Recent news reports relating to cryptocurrencies and how South Africans can trade in these assets suggest that the South African Reserve Bank and National Treasury are getting tripped up by their own rhetoric.
To illustrate this point, three years ago VALR, a crypto asset trading platform, was in the process of setting up shop locally. It had funding from international backers and asked Sarb, via an authorised dealer – in other words, a bank – for approval to bring the funds into the country via Bitcoin. Permission was declined. The reason was that Sarb does not view Bitcoin or any other crypto as currency or capital in terms of exchange control regulations.

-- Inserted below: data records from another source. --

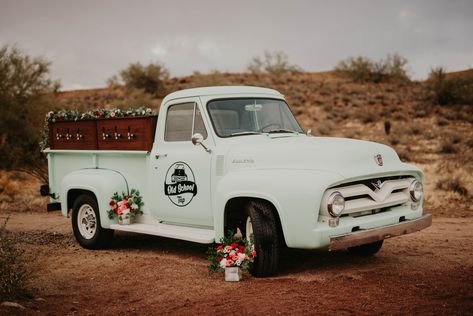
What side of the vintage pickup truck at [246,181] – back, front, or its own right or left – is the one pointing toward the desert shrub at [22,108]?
back

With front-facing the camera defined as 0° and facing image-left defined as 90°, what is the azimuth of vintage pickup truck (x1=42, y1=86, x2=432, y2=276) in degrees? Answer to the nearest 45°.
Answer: approximately 315°
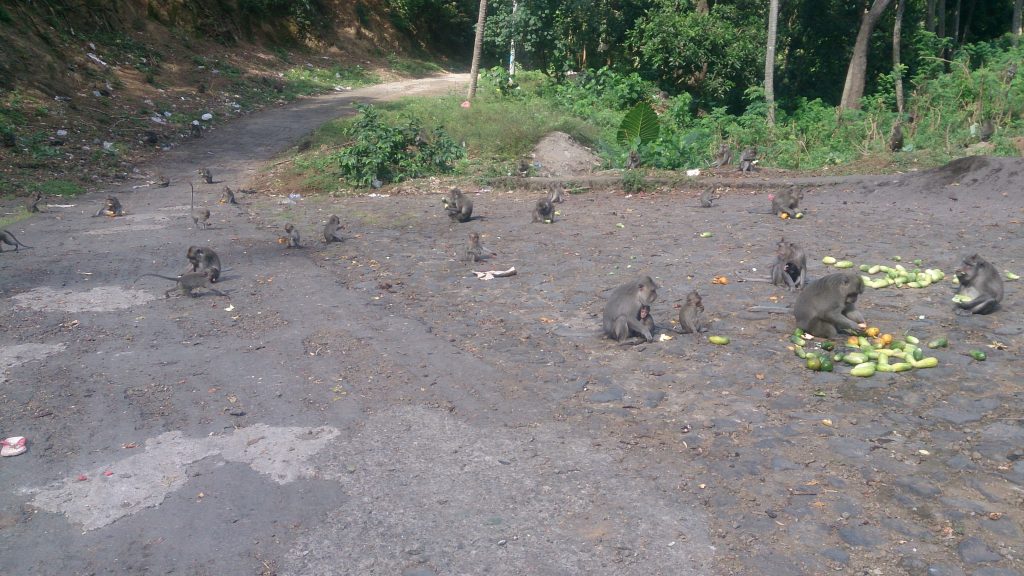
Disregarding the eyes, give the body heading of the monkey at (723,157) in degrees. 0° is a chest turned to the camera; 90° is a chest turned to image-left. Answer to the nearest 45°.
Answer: approximately 45°

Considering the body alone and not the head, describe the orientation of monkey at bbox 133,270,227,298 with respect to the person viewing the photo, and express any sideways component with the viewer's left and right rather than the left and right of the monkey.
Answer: facing to the right of the viewer

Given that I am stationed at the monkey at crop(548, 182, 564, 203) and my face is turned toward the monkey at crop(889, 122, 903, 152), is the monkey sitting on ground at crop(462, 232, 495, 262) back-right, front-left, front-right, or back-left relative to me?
back-right

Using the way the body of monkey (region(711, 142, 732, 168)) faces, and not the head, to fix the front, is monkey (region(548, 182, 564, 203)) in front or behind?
in front

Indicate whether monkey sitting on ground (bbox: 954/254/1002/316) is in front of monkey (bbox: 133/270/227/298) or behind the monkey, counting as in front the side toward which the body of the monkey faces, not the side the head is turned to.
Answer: in front

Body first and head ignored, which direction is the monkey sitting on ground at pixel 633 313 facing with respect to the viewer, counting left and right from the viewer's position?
facing to the right of the viewer

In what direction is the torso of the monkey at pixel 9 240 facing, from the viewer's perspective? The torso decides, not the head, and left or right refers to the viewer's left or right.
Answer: facing to the left of the viewer
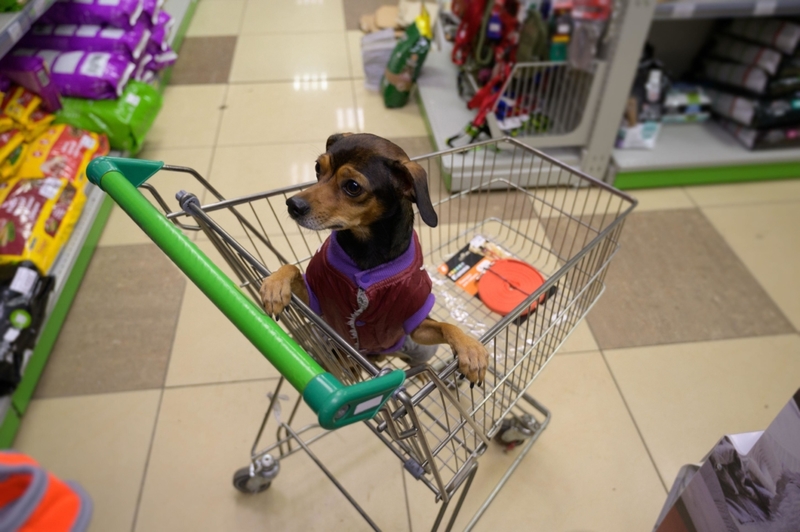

When contacted for insight, Standard Bank replied that clients are obliged to comply with all foreign exchange control regulations. An Absa spokesperson said that purchasing cryptocurrencies on debit and credit cards is not permissible in SA . Nedbank and FNB would not comment on the matter. “These assets are borderless,” adds Farzam Ehsani, CEO and co-founder of VALR. Without getting too technical, he explains that crypto assets are represented on the blockchain by a public key and a private key . Assuming you can remember this private key in your brain, you could argue that your Bitcoin is now in a “brain wallet”.
New York-based Chainanalysis, a blockchain analysis firm, recently named Mirror Trading International , a South African company trading from Randburg, as the biggest crypto scam of 2020, taking in $589-million’s worth of cryptocurrency across more than 471,000 deposits.
Billions have been lost by people believing in a quick fix. Love or leave it. Government must make a stand urgently.